• Data to examine:
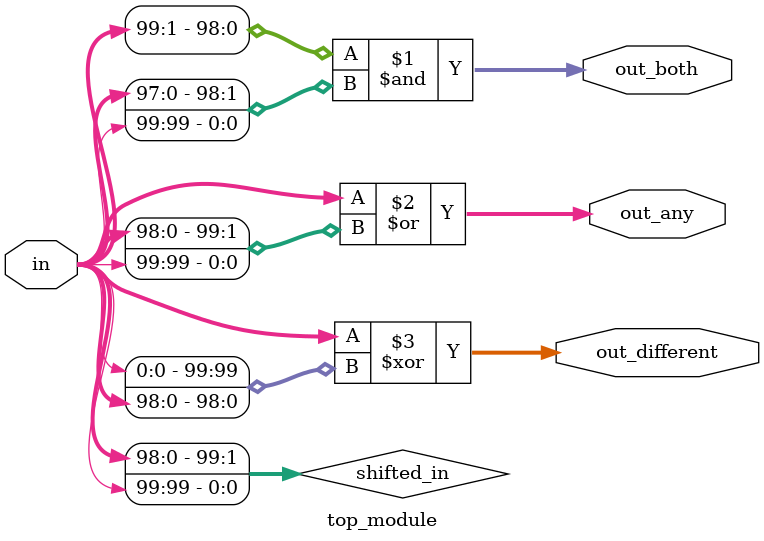
<source format=sv>
module top_module (
    input [99:0] in,
    output [98:0] out_both,
    output [99:0] out_any,
    output [99:0] out_different
);

    wire [99:0] shifted_in;
    
    // Right shift of the input
    assign shifted_in = {in[98:0], in[99]};

    // out_both: bit-wise AND operation
    assign out_both = in[99:1] & shifted_in[98:0];

    // out_any: bit-wise OR operation
    assign out_any = in | shifted_in;

    // out_different: bit-wise XOR operation
    assign out_different = in ^ {in[0], shifted_in[99:1]};

endmodule

</source>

• Directions: Except for the pictures, give the data again word for word.

• Response to the exercise:
<source format=sv>
module top_module (
    input [99:0] in,
    output [98:0] out_both,
    output [99:0] out_any,
    output [99:0] out_different
);

    wire [99:0] shifted_in;
    
    // Right shift of the input
    assign shifted_in = {in[98:0], in[99]};

    // out_both: bit-wise AND operation
    assign out_both = in[99:1] & shifted_in[98:0];

    // out_any: bit-wise OR operation
    assign out_any = in | shifted_in;

    // out_different: bit-wise XOR operation
    assign out_different = in ^ {in[0], shifted_in[99:1]};

endmodule

</source>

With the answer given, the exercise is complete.